What to work on —
When a line of the entries contains "file", please list that line.

***

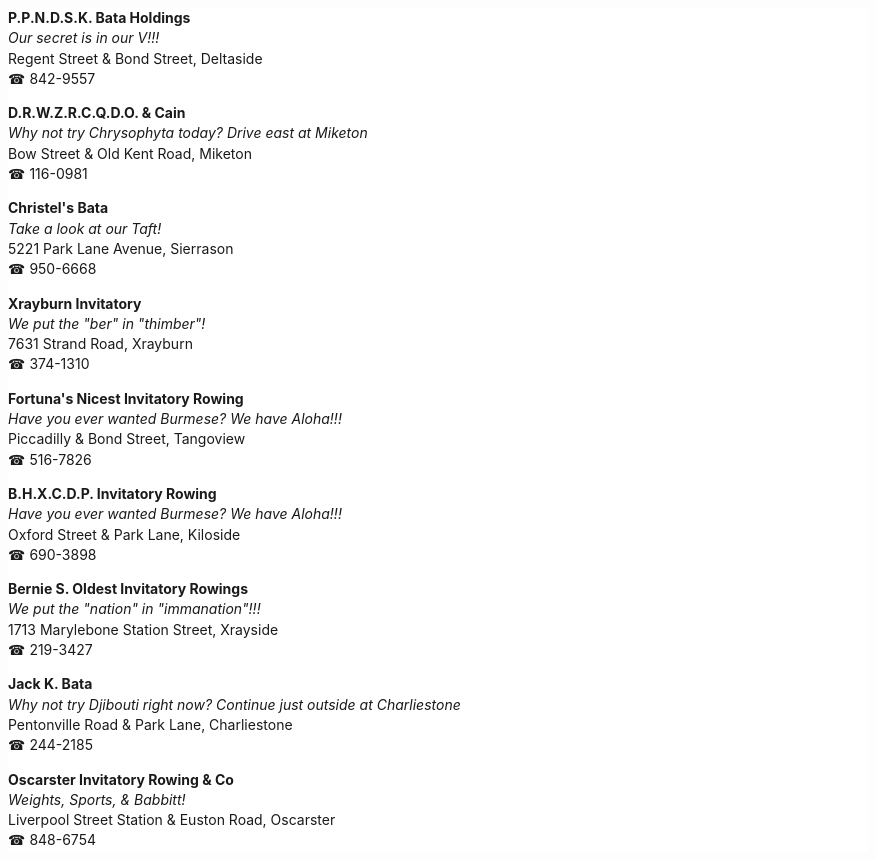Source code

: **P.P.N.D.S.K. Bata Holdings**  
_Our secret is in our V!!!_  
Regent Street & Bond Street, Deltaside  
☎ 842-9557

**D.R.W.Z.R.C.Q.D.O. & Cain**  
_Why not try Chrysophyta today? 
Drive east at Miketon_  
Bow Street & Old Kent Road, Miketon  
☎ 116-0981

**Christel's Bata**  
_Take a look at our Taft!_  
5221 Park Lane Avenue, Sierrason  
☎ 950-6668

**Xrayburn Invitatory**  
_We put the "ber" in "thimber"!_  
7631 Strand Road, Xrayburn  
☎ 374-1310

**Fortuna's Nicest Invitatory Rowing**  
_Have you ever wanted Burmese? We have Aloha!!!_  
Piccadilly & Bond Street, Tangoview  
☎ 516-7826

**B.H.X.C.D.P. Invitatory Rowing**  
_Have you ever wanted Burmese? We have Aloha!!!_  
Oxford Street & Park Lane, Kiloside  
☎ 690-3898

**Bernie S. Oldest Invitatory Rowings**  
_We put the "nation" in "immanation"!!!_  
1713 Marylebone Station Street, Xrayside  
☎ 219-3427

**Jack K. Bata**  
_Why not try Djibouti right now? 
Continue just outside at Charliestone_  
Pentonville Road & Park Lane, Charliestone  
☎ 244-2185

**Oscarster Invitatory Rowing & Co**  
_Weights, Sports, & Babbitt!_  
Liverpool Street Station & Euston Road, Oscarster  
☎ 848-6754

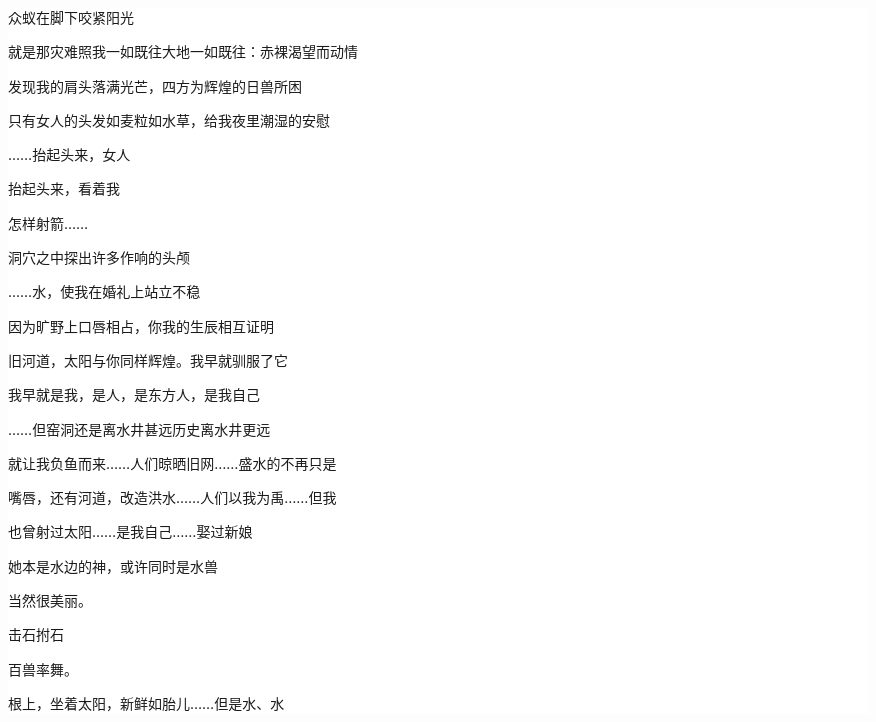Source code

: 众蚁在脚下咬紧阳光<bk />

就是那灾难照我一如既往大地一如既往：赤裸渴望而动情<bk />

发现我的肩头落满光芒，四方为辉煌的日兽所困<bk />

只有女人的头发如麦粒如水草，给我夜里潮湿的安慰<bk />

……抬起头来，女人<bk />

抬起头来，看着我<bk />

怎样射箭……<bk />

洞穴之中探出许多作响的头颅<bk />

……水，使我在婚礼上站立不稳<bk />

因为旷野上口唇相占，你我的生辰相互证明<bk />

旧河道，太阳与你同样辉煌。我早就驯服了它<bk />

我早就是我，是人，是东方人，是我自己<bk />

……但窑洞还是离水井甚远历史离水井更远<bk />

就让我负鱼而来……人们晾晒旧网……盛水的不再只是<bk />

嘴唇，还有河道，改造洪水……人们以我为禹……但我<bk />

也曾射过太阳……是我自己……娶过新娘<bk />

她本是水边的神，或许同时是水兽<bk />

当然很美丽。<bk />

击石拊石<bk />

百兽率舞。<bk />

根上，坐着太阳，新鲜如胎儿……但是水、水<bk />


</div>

***

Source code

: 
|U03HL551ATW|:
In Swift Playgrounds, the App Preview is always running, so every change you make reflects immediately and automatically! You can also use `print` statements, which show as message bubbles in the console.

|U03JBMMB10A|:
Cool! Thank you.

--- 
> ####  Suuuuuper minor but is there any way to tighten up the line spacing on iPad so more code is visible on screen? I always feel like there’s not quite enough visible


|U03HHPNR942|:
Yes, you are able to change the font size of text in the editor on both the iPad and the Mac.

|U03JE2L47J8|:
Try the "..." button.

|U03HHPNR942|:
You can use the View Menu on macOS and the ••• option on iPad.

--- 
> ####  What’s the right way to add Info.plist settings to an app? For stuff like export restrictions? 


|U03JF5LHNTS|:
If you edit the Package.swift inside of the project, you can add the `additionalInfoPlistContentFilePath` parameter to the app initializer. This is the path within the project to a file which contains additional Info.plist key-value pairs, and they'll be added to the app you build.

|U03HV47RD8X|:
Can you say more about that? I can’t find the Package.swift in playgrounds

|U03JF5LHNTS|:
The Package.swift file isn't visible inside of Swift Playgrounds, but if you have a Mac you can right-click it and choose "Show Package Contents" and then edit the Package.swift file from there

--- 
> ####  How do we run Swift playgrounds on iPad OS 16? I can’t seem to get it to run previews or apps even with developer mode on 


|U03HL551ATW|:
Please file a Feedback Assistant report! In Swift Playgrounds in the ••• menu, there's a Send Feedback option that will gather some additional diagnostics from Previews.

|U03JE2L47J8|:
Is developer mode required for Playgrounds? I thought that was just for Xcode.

***

Response to this task —
If you edit the Package.swift inside of the project, you can add the `additionalInfoPlistContentFilePath` parameter to the app initializer. This is the path within the project to a file which contains additional Info.plist key-value pairs, and they'll be added to the app you build.
The Package.swift file isn't visible inside of Swift Playgrounds, but if you have a Mac you can right-click it and choose "Show Package Contents" and then edit the Package.swift file from there
Please file a Feedback Assistant report! In Swift Playgrounds in the ••• menu, there's a Send Feedback option that will gather some additional diagnostics from Previews.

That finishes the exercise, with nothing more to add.